-- Begin Selected passage --

Quarterly Data Quality Monitoring Supports

Quarterly Data Quality Monitoring Supports

The QDQ Monitoring Plan

CoC Coordinators and state funding program partners in Minnesota have begun monitoring the results of the HMIS Quarterly Data Quality (QDQ) initiative. Each quarterly cycle, the monitoring partners will choose one of the three score areas for focus (Completeness, Consistency and Accuracy, and Timeliness), a category of project types in HMIS for focus (ES, TH, PSH, etc.), and high and low percentage thresholds for the quarter as well.


QDQ Monitoring Supports Options

The monitoring partners want to ensure that all HMIS-participating agencies have the resources they need to maintain a high level of data quality. To that end, there are 3 action options available for providers scoring below the determined threshold for any given quarter:

Option 1: Complete and submit a Data Quality Development Plan to your monitoring partner. This option is meant for projects who have identified their data quality barriers and are making steps to address them. 

Option 2: Complete a Data Quality Refresher Training provided by ICA MN.* This is a series of curated content resources, focusing on building an understanding of the QDQ category (Completeness, Consistency and Accuracy, or Timeliness), and offering tips for solving common data entry dilemmas. This option is meant for projects who may be unsure about how to identify or address their data quality barriers and are interested in deeper HMIS training. 

Option 3: Schedule a meeting with your CoC Coordinator and project funder. This option is meant to give projects experiencing significant barriers to maintaining data quality the opportunity to work directly with monitoring partners on putting needed supports in place.  

*The training content for Option 2 can be found below on this page! If you were contacted by a monitoring partner about your QDQ score and invited to pick one of these options, and you chose Option 1 or Option 3, please refer to that email for next steps.

-- End Selected passage --
-- Begin Provided records --

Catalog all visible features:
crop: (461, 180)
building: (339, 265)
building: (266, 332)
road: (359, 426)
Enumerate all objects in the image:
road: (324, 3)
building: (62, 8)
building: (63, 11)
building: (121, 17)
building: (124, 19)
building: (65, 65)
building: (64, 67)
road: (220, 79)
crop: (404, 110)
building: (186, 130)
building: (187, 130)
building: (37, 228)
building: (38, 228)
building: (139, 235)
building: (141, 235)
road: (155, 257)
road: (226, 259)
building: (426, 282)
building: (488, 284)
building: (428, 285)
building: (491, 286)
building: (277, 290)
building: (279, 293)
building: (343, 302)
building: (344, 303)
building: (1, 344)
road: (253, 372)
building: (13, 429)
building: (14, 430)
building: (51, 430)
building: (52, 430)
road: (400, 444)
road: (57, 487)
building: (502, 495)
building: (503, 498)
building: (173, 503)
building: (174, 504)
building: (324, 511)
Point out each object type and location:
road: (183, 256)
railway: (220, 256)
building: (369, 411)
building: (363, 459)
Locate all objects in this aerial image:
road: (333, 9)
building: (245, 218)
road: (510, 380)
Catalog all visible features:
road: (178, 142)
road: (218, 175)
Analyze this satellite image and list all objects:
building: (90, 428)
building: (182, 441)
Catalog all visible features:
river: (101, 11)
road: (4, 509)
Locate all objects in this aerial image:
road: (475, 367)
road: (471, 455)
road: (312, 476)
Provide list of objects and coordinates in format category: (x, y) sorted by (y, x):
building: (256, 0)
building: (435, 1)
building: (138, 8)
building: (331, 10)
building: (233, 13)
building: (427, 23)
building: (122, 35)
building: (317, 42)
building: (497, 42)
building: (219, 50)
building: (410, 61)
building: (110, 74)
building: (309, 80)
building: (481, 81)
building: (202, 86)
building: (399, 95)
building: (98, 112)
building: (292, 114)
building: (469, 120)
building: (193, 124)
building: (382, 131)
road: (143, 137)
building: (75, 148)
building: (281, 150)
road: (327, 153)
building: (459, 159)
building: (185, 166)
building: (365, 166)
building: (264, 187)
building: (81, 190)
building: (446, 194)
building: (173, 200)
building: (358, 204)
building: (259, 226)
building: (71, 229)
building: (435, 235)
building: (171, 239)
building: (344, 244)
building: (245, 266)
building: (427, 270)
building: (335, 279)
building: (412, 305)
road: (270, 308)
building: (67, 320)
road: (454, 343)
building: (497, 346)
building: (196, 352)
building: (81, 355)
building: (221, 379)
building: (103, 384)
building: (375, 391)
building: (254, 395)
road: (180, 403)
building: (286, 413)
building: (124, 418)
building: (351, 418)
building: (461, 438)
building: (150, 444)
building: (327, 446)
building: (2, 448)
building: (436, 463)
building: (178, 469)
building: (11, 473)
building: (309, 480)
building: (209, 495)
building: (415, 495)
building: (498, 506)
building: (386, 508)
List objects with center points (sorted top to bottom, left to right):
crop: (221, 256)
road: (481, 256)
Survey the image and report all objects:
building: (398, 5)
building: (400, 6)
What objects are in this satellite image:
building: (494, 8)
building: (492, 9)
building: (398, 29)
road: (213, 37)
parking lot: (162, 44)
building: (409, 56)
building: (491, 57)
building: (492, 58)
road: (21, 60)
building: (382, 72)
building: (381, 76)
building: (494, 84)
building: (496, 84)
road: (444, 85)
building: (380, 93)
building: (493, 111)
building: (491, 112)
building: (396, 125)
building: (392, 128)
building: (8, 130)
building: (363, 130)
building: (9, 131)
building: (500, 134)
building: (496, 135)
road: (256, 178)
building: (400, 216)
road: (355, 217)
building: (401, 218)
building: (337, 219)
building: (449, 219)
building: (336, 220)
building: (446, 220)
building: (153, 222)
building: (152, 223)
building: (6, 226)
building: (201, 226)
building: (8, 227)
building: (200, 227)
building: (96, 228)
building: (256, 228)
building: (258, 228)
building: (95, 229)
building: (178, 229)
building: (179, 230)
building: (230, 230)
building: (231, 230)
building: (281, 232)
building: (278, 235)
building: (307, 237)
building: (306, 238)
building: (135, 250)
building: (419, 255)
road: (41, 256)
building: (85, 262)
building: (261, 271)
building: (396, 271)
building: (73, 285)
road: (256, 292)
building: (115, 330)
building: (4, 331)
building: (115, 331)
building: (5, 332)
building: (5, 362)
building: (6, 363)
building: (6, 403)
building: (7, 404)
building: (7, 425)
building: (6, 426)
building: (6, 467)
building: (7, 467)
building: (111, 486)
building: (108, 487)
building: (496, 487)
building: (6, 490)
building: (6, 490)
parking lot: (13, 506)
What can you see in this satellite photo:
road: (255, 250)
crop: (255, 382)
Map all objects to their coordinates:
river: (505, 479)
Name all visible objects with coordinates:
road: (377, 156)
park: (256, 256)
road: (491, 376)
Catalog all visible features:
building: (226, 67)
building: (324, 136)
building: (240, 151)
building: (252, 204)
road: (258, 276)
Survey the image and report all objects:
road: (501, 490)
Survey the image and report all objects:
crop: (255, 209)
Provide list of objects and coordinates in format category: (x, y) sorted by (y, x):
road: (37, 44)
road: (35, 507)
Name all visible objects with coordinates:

-- End Provided records --

§ **What you have to do**
Write out, word for word, the part of the quarterly data quality monitoring page that opens with the words containing "Option 2: Complete a Data" and closes with "deeper HMIS training.". The records have nothing to do with the quarterly data quality monitoring page.

§ **The result**
Option 2: Complete a Data Quality Refresher Training provided by ICA MN.* This is a series of curated content resources, focusing on building an understanding of the QDQ category (Completeness, Consistency and Accuracy, or Timeliness), and offering tips for solving common data entry dilemmas. This option is meant for projects who may be unsure about how to identify or address their data quality barriers and are interested in deeper HMIS training.